Study text:
══════

Don’t Mess With Texas, an organization that fights littering and pollution across the Lone Star state, needed some eye-catching new visuals to kick-off the start of their new brand designed to appeal to a younger audience.

  1. The Premise

    In April 2013, Don’t Mess With Texas was preparing to launch a new brand campaign focused on reaching people between the ages of 16 and 34, those who weren’t born when DMWT was founded. At the center of the campaign was an eye-catching array of trash cans, each colorfully decorated in red, white, and blue, and with a clever tagline stamped across. “Contributions Gladly Accepted,” and “I hate that empty feeling inside,” were a few, each cleverly designed to give Texans a call to action and encourage them to fill ’em up.

  2. The Big Idea

    An interactive and exciting event that would bring the message on each trash cans to life.

    Rather than simply placing patriotic and clever trash cans across the state, Don’t Mess With Texas wanted to encourage their new audience to engage with the trash cans, and the message of not littering, visually and physically.

    So to kick-off the new campaign in style, Don’t Mess With Texas partnered with our long-time client, Sherry Matthews Marketing, for a press event at the Texas Capital building, complete with a penguin. But the main attraction? 13 dancing Don’t Mess With Texas trash cans.

  3. The Plan

    We began working with Don’t Mess with Texas to create these dancing trash cans. In order to pull of the event well, the cans had to be:

    1. Flexible enough to be wrapped in a circle
    2. Sturdy enough to maintain their shape during movement
    3. Large enough for a person to fit inside

     

    To meet these needs required some creative and out-of-the-box printing techniques.

    1. We printed them on Styrene and then attached velcro (very strong velcro) on the ends.
    2. Then, we wrapped each print around hula hoops to give them their sturdy and circular shape.
    3. The final size of each can was easily large enough for a person to dance comfortably.
  4. The Result

    Aside from a penguin, the dancing trash cans were a success. Now, Don’t Mess With Texas has strategically placed 300 trash cans around the state, each with an gentle and clever invitation to fill them up.

══════

Data records:
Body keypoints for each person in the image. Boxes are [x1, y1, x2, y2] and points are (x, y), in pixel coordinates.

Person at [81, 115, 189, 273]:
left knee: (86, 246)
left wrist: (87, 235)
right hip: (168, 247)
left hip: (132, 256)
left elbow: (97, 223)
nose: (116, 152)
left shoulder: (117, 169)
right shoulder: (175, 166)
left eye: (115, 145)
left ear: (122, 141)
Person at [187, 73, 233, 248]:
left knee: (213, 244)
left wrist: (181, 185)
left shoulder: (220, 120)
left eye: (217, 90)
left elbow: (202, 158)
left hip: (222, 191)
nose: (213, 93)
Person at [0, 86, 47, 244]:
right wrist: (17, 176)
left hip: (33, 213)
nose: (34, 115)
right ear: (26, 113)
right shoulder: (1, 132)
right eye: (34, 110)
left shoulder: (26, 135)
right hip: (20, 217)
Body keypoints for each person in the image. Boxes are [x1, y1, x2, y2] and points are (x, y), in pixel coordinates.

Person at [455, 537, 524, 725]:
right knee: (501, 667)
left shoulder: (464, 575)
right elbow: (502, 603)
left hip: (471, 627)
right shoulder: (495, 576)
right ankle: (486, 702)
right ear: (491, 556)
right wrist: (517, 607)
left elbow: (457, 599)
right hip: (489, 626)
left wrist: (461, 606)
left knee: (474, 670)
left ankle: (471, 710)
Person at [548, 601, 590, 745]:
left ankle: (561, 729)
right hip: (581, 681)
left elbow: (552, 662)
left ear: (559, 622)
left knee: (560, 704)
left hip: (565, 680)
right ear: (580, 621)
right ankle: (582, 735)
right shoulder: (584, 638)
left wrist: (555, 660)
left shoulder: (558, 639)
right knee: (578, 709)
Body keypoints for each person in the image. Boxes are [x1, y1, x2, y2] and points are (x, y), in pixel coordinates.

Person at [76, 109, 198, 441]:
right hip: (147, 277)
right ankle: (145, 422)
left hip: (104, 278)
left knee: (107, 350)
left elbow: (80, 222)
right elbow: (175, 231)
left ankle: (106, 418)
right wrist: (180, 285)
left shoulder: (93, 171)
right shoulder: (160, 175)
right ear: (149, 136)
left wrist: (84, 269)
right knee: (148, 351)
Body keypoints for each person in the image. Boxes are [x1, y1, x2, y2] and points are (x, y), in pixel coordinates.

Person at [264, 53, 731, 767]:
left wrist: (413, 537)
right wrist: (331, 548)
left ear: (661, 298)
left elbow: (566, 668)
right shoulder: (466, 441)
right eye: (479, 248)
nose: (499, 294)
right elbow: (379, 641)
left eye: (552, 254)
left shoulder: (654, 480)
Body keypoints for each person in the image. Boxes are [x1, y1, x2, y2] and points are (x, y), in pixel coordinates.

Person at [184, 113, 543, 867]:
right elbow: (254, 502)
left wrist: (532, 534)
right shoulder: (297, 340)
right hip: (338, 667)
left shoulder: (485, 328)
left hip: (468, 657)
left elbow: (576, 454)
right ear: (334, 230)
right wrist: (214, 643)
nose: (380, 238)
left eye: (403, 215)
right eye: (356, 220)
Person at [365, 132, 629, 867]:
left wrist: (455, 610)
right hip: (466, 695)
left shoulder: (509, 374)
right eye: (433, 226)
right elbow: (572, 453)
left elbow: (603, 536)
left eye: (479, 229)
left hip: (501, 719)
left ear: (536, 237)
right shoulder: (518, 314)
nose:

══════

Work instruction:
Could you repeat the part of the trash can campaign text above, starting at "We began working" and ending at "on the ends.", word for word?

Problem solution:
We began working with Don’t Mess with Texas to create these dancing trash cans. In order to pull of the event well, the cans had to be:

    1. Flexible enough to be wrapped in a circle
    2. Sturdy enough to maintain their shape during movement
    3. Large enough for a person to fit inside

     

    To meet these needs required some creative and out-of-the-box printing techniques.

    1. We printed them on Styrene and then attached velcro (very strong velcro) on the ends.